On April 8, "A1+" TV journalist David Jalalian was reportedly assaulted by police while attempting to photograph a protest staged by opposition supporters on Yerevan's Northern Avenue. Jalalian felt unwell upon his return to the “A1+” editorial office and was taken to the hospital, where he received emergency treatment.
On April 30, Argishti Kivirian, Director of the “Bagin” legal company which coordinates the ARMENIA Today news agency, was badly beaten by unknown assailants outside his Yerevan apartment. Relatives of the journalist reported that the attackers used bats to beat him. Kivirian was hospitalized and placed under intensive care with severe wounds to the head.
On May 6, Never Mnatsakanian, a prominent TV anchor for the “Shant” TV company, was attacked by two strangers at the entrance of his house. He was knocked off his feet and called for help. As neighbors approached, the assailants fled. The journalist sustained mild injuries and was taken to the hospital.

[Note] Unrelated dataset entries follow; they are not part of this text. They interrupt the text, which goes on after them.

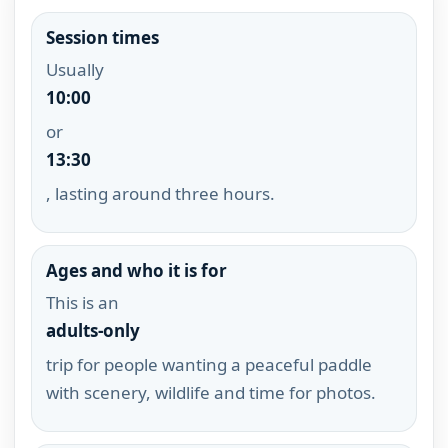
Session times
Usually
10:00
or
13:30
, lasting around three hours.
Ages and who it is for
This is an
adults-only
trip for people wanting a peaceful paddle
with scenery, wildlife and time for photos.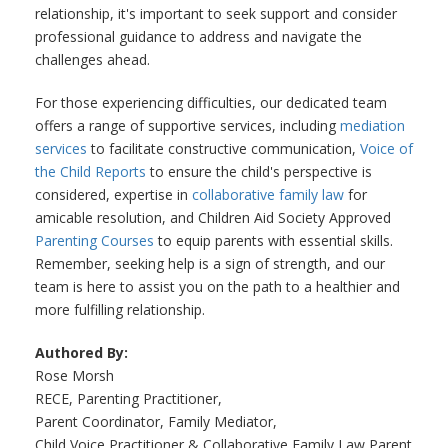
relationship, it's important to seek support and consider
professional guidance to address and navigate the
challenges ahead.
For those experiencing difficulties, our dedicated team
offers a range of supportive services, including
mediation
services
to facilitate constructive communication,
Voice of
the Child Reports
to ensure the child's perspective is
considered, expertise in
collaborative family law
for
amicable resolution, and Children Aid Society Approved
Parenting Courses
to equip parents with essential skills.
Remember, seeking help is a sign of strength, and our
team is here to assist you on the path to a healthier and
more fulfilling relationship.
Authored By:
Rose Morsh
RECE, Parenting Practitioner,
Parent Coordinator, Family Mediator,
Child Voice Practitioner & Collaborative Family Law Parent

In all but one of the cases cited above, the journalists linked the attacks to their professional activities. In the case of Kivirian, some speculate that the attack might have been related to the activities of his wife, Lusine Sahakian. A prominent lawyer, she was the defense council for the former Deputy Prosecutor, General Gagik Jahangirian, who was arrested shortly after declaring support for opposition leader Levon Ter-Petrosian in February 2008.
Media Watchdogs Voice Concern
Armenian media watchdogs have repeatedly called on authorities to investigate the incidents and punish those responsible, noting that attacks on journalists have become a “social disaster in Armenia.” They cite the failure of law enforcement bodies to investigate the attacks and bring the perpetrators to account as a reason for continued violence against journalists.
A joint statement issued by the Committee to Protect Freedom of Expression, Yerevan Press Club, Internews Media Support NGO, Media Diversity Institute-Armenia, “Asparez” Journalist’s Club, Vanadzor Press Club and other groups states that “Radical and effective steps are needed. These steps have to be taken, first of all, by the authorities, the law enforcement bodies, and it is their inaction and failure to uncover the previous cases that allow the perpetrators, assaulting the freedom of speech, to act more boldly and without restraint.”
In its March 2009 “Report on Violations of Media and Journalists Rights in Armenia” the Committee to Protect Freedom of Expression, a local media watchdog, marked 2008 as an 'unprecedented' year in terms of attacks on journalists and limitations on freedom of speech, citing 18 cases of physical attacks on journalists last year. The Report stated that the unprecedented rise in attacks against journalists is linked to the presidential elections held in February 2008, which were followed by violent clashes in Yerevan between police forces and opposition supporters.
Speaking to RFE/RL on May 19, Ashot Melikian, the Committee’s Chairman, found it hard to explain the recent spate of attacks against journalists.
"It is surprising that the municipal elections in 2009, which were supposed to pass in a more relaxed atmosphere as compared to 2008 Presidential elections, are, nevertheless, marred with cases of violations and incidents with journalists. I think it is a consequence of incredible pressures in 2008. Nobody bore legal responsibility [for the assaults made in 2008] and as a consequence, these pressures continue," Melikian said.